Days like yesterday and today (I touched a lot of sea anenomes and found a craggy blowhole and wandered in the surf for an hour) make me wonder how I lived away from the sea for so many years, and how I expect to move away from it after I graduate. It's not difficult to feel connected to nature that's so immediate and engaging. Anyway, today the waves were medium, and I didn't want to swim in them because I was at the beach alone, as usual, also it was overcast. I am sure when the weather warms up more of my friends will want to go. But honestly the (barely) cold water is worth it.

Wednesday, March 2, 2011

Resolution Check In

At New Year's I was very smug about resolutions, and when people told me they don't make them because it's not realistic to keep them all year, I said that mine were things that have immediate benefits so if I give them up early on I'm still better off than not making them. And when I heard people say they didn't need Jan 1 to make a goal and could set and work toward goals any time I was a bit galled. I mean, I set goals as the need arises but a fresh year has intoxicating potential. A year is long enough to do anything, whereas my regular goals are either "before I die" type things or things I can accomplish in one quarter of school. And starting a yearlong process on the first of January is so convenient. If you lapse in tracking the days you just have to look up what day of the year it is, plus the months are already numbered.

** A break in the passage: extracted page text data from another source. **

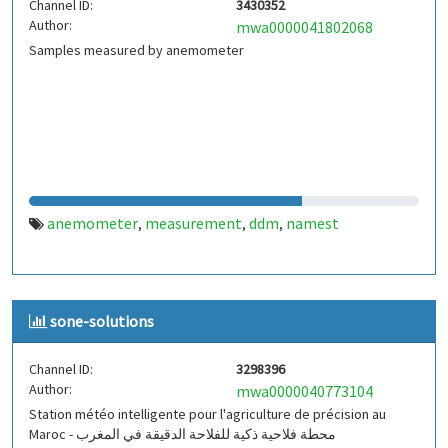
Channel ID:
3430352
Author:
mwa0000041802068
Samples measured by anemometer
anemometer
measurement
ddm
namest
,
,
,
sone-solutions
Channel ID:
3298396
Author:
mwa0000040773104
Station météo intelligente pour l'agriculture de précision au
Maroc - محطة فلاحية ذكية للفلاحة الدقيقة في المغرب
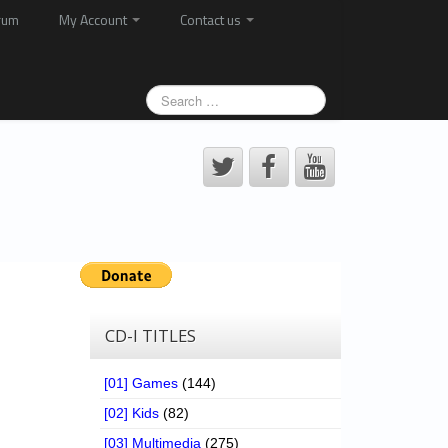
rum
My Account
Contact us
CD-I TITLES
[01] Games
(144)
[02] Kids
(82)
[03] Multimedia
(275)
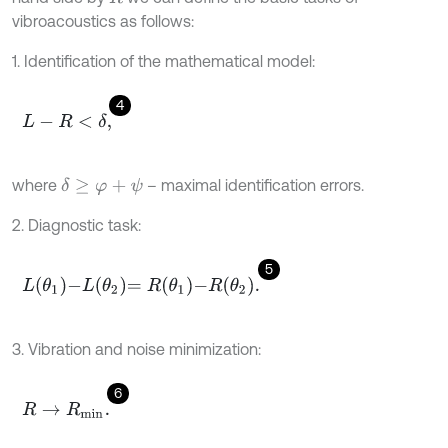
vibroacoustics as follows:
1. Identification of the mathematical model:
4
L
-
R
<
δ
,
where
– maximal identification errors.
δ
≥
φ
+
ψ
2. Diagnostic task:
5
L
θ
1
-
L
θ
2
=
R
θ
1
-
R
θ
2
.
3. Vibration and noise minimization:
6
R
→
R
m
i
n
.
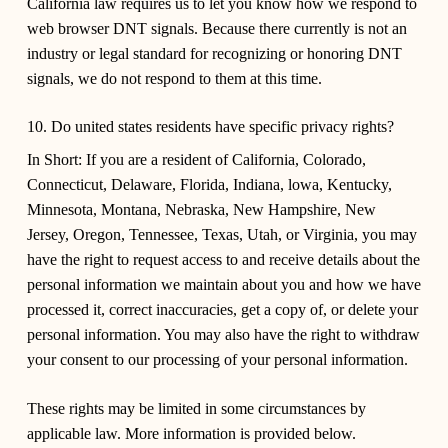
California law requires us to let you know how we respond to
web browser DNT signals. Because there currently is not an
industry or legal standard for recognizing or honoring DNT
signals, we do not respond to them at this time.
10. Do united states residents have specific privacy rights?
In Short:
If you are a resident of California, Colorado,
Connecticut, Delaware, Florida, Indiana, lowa, Kentucky,
Minnesota, Montana, Nebraska, New Hampshire, New
Jersey, Oregon, Tennessee, Texas, Utah, or Virginia, you may
have the right to request access to and receive details about the
personal information we maintain about you and how we have
processed it, correct inaccuracies, get a copy of, or delete your
personal information. You may also have the right to withdraw
your consent to our processing of your personal information.
These rights may be limited in some circumstances by
applicable law. More information is provided below.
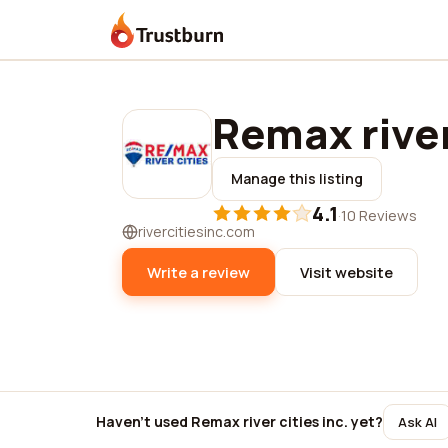
Trustburn
Remax river
Manage this listing
4.1
·
10 Reviews
rivercitiesinc.com
Write a review
Visit website
Haven't used Remax river cities inc. yet?
Ask AI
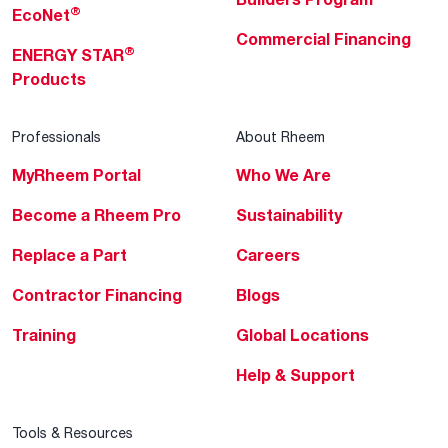
®
EcoNet
Commercial Financing
®
ENERGY STAR
Products
Professionals
About Rheem
MyRheem Portal
Who We Are
Become a Rheem Pro
Sustainability
Replace a Part
Careers
Contractor Financing
Blogs
Training
Global Locations
Help & Support
Tools & Resources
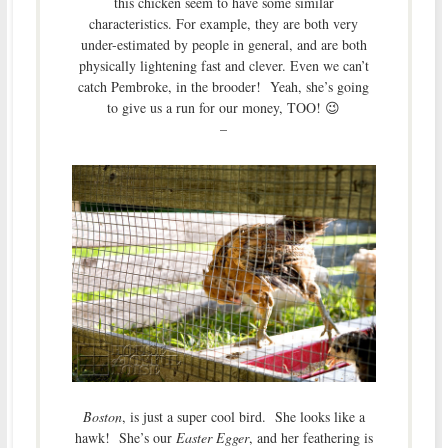
this chicken seem to have some similar
characteristics. For example, they are both very
under-estimated by people in general, and are both
physically lightening fast and clever. Even we can’t
catch Pembroke, in the brooder! Yeah, she’s going
to give us a run for our money, TOO! 😉
–
Boston
, is just a super cool bird. She looks like a
hawk! She’s our
Easter Egger
, and her feathering is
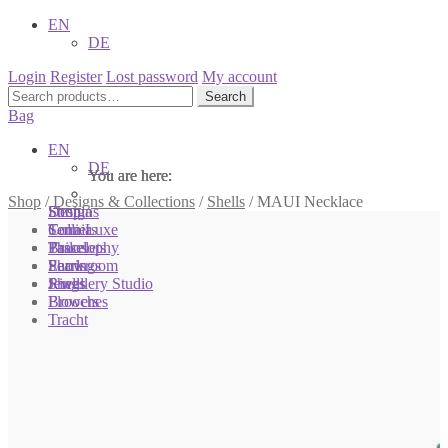
EN
DE
Login
Register
Lost password
My account
Search
Search
for:
Bag
EN
DE
You are here:
You are here:
You are here:
Shop
/
Designs & Collections
/
Shells
/
MAUI Necklace
Shop
Designs
Sonnia
Colliers
Terra Luxe
Sonnia
Bracelets
Tassel
Philosophy
Earrings
Pearls
Showroom
Rings
Shells
Jewellery Studio
Brooches
Flowers
Tracht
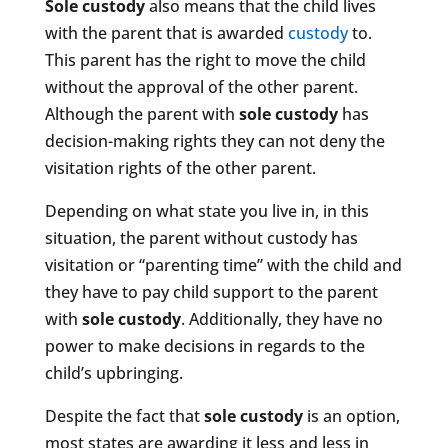
Sole custody
also means that the child lives
with the parent that is awarded
custody
to.
This parent has the right to move the child
without the approval of the other parent.
Although the parent with
sole custody
has
decision-making rights they can not deny the
visitation rights of the other parent.
Depending on what state you live in, in this
situation, the parent without custody has
visitation or “parenting time” with the child and
they have to pay child support to the parent
with
sole custody
. Additionally, they have no
power to make decisions in regards to the
child’s upbringing.
Despite the fact that
sole custody
is an option,
most states are awarding it less and less in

But here I am revising my behavior chart for March and trying to figure out who stuck to these goals for two whole months. It's too soon to tell but maybe using a notebook with enough blank pages to finish the year was practical and not just symbolic. I mean, I am not at all strict with myself so there isn't a single resolution I haven't broken, but I am still doing them. But ugh, I was really close on two of them. On January second I slept in past the morning (it's a pretty generous resolution but I have to actively manage my sleep to keep it correlated to day and night) and on February 9th I didn't go to the ocean.

One of my friends told me I have to think of a cute name for March because I always have cute names for months, and she is right. In Dressember I wore only dresses, in Tanuary I went swimming (or at least in the water) every day, in Fastuary I managed 6 and then 2 days on liquids, and now it is March and I stopped using money with slaveholders on it. I didn't think of a name for it yet, because March doesn't have a lot of syllables to swap out while staying recognizable, although it has got hominyms. So far the cutest thing I have thought of is March of Dimes And Anything With Lincoln On It. I am also working my way through an Algebra textbook, but I think I can work that into Apralgebra. Maybe I shouldn't call it that, because just the thought of Apralgebra is making my eyes well up with tears.
(I was in Algebra for a long time, like the decade from 2001 and 2007.)